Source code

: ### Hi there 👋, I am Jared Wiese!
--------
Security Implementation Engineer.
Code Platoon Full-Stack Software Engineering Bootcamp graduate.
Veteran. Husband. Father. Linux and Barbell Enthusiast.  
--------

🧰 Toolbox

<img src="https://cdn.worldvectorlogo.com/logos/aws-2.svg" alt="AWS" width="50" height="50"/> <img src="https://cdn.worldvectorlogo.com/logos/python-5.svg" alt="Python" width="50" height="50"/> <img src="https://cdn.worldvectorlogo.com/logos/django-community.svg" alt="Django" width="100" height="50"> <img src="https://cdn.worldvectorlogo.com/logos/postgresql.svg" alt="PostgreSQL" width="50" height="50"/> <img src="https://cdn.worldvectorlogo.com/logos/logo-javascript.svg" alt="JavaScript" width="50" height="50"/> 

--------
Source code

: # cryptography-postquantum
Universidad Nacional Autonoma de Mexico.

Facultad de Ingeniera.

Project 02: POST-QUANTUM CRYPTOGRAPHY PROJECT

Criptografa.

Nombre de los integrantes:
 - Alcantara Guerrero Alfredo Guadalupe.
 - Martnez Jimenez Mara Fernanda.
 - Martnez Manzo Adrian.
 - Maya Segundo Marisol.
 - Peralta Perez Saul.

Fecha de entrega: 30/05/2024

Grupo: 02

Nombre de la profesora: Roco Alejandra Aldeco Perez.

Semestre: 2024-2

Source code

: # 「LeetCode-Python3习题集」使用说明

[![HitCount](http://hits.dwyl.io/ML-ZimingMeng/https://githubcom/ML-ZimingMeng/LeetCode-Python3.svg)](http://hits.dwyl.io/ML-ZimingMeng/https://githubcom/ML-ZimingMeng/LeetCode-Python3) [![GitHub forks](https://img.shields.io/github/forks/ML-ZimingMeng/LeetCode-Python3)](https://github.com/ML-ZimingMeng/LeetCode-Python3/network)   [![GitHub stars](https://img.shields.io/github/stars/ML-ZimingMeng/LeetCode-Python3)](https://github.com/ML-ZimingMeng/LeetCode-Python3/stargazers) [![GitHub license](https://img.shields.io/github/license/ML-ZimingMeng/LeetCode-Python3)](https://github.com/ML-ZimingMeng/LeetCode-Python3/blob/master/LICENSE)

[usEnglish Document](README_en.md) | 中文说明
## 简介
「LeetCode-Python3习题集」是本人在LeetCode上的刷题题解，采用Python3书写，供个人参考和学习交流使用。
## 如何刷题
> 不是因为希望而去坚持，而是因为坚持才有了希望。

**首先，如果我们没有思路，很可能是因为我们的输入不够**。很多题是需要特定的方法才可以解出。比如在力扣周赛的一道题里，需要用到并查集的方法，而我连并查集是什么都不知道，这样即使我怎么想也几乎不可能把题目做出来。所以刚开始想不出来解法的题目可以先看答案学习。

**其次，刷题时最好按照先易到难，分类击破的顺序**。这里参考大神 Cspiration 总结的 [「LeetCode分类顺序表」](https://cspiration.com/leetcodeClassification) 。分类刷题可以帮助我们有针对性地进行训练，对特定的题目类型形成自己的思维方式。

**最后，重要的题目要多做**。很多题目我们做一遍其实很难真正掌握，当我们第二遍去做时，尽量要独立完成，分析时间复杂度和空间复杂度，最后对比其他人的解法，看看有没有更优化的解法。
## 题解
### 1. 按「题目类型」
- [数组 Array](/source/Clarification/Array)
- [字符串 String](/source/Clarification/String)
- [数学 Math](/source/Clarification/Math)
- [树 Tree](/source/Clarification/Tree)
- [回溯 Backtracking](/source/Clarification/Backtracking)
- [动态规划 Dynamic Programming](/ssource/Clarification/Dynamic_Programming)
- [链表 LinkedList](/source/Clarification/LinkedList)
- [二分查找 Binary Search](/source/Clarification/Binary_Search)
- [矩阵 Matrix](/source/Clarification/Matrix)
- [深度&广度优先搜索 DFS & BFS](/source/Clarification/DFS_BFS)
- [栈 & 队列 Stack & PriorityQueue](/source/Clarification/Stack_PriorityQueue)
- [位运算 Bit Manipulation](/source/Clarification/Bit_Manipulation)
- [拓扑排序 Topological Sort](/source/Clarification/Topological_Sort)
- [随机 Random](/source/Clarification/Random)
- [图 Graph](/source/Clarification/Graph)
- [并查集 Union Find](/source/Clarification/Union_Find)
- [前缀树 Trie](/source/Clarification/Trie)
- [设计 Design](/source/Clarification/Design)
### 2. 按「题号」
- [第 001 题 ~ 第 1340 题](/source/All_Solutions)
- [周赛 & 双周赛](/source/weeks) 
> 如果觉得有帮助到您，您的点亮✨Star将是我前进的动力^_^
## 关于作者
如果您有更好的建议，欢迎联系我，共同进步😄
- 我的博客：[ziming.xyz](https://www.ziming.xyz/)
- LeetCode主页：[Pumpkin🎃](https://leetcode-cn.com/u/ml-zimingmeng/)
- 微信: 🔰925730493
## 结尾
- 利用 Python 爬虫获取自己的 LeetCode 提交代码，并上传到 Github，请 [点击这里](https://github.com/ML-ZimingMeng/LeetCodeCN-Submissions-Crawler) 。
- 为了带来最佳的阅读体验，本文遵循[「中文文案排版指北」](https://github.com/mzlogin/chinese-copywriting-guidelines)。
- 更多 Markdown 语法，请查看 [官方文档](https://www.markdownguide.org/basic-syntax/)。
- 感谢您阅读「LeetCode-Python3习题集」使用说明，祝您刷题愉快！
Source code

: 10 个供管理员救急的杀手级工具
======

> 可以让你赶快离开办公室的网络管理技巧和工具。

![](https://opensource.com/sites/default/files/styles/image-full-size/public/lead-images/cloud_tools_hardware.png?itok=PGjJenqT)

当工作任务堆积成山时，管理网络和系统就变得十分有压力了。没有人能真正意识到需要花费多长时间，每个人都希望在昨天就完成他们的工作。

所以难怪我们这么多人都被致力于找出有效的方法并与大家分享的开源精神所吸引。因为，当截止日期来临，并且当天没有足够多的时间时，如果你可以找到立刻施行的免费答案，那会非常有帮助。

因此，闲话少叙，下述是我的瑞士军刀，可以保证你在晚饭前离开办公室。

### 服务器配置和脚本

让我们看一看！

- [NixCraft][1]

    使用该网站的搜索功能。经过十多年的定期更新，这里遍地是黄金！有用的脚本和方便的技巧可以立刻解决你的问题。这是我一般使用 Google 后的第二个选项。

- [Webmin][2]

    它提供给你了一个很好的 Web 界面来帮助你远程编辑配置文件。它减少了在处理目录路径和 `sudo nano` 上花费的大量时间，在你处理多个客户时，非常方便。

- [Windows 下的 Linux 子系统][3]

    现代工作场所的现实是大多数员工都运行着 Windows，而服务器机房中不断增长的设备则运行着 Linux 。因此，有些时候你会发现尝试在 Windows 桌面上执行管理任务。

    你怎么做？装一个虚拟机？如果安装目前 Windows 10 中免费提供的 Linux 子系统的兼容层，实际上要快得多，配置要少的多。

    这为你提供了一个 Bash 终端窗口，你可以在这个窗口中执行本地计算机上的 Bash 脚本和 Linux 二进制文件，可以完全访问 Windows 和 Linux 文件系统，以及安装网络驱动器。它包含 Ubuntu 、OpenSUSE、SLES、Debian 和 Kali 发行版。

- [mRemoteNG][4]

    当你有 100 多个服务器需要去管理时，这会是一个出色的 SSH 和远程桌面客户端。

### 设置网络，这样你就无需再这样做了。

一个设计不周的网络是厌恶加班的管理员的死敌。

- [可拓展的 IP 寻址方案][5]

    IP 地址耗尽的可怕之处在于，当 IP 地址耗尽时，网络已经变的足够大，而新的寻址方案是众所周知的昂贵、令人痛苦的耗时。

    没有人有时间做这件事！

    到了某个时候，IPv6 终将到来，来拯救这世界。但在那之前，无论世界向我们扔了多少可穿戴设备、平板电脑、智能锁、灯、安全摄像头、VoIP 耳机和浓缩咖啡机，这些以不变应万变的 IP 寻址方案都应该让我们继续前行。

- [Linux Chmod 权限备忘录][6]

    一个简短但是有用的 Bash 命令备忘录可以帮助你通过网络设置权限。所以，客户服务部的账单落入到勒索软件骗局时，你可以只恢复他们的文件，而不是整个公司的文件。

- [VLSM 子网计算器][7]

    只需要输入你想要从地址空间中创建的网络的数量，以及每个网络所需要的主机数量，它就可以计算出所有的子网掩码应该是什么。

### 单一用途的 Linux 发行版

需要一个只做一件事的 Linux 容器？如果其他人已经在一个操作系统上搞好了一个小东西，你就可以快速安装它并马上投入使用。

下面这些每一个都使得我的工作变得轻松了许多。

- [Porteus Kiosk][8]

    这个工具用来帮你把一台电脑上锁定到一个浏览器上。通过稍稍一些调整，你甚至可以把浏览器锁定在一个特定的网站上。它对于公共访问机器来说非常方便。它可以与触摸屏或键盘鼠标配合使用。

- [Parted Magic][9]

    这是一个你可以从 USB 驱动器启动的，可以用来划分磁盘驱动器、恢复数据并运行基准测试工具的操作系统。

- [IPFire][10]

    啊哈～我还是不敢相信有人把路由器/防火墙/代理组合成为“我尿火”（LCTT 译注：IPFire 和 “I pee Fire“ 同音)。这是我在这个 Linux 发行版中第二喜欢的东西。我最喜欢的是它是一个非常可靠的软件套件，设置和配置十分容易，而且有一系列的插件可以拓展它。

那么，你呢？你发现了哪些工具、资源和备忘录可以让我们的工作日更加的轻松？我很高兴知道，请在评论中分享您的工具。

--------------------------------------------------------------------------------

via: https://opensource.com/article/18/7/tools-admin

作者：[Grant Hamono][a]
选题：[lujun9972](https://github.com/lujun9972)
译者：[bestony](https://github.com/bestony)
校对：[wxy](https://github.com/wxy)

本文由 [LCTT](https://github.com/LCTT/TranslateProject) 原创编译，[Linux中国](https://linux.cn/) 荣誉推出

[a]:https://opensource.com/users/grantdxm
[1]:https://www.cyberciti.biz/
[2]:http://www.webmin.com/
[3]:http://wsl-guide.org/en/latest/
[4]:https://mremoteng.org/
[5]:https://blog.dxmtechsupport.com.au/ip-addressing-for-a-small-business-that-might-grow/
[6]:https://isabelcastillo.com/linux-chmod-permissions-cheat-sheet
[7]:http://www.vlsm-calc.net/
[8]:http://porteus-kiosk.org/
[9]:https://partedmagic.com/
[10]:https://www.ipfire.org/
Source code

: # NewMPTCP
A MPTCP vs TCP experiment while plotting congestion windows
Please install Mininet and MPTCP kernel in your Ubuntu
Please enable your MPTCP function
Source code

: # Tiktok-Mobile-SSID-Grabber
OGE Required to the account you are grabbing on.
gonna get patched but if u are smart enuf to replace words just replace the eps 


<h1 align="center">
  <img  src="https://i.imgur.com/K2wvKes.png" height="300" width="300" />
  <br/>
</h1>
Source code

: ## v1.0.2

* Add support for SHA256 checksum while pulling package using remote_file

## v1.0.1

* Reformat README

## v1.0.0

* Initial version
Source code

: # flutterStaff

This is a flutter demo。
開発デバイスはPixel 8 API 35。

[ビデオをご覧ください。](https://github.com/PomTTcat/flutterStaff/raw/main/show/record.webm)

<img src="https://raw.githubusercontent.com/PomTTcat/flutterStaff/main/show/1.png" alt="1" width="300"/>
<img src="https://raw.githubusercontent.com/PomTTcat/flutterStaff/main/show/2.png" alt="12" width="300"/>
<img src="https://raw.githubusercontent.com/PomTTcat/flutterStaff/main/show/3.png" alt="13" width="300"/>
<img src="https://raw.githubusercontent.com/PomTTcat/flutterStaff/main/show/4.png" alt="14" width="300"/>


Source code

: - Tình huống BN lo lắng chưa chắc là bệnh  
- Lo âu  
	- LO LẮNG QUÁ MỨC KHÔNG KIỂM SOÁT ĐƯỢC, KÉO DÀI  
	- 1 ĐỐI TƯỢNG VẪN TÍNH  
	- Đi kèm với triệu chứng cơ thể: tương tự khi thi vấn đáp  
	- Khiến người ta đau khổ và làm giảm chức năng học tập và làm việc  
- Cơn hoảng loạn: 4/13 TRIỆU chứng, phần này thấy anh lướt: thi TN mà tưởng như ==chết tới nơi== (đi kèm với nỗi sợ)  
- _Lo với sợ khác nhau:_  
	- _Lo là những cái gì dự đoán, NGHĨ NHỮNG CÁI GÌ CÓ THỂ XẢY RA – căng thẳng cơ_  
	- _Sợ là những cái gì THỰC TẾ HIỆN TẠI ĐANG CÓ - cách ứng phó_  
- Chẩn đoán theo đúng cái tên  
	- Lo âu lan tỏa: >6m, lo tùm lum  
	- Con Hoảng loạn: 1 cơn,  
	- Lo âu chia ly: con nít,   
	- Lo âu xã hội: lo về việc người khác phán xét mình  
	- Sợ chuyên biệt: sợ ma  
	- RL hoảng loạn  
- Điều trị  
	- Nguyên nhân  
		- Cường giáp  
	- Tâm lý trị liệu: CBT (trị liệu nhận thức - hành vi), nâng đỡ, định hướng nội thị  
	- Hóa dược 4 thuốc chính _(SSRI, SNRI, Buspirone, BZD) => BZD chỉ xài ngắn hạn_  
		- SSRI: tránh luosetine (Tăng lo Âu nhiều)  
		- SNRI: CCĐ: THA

§ Description of the task:
Retype the lines from the one with "你怎么做？装一个虚拟机？如果安装目前 Windows 10" through the one with "### 设置网络，这样你就无需再这样做了。", keeping both of those lines.

§ Answer to this problem:
    你怎么做？装一个虚拟机？如果安装目前 Windows 10 中免费提供的 Linux 子系统的兼容层，实际上要快得多，配置要少的多。

    这为你提供了一个 Bash 终端窗口，你可以在这个窗口中执行本地计算机上的 Bash 脚本和 Linux 二进制文件，可以完全访问 Windows 和 Linux 文件系统，以及安装网络驱动器。它包含 Ubuntu 、OpenSUSE、SLES、Debian 和 Kali 发行版。

- [mRemoteNG][4]

    当你有 100 多个服务器需要去管理时，这会是一个出色的 SSH 和远程桌面客户端。

### 设置网络，这样你就无需再这样做了。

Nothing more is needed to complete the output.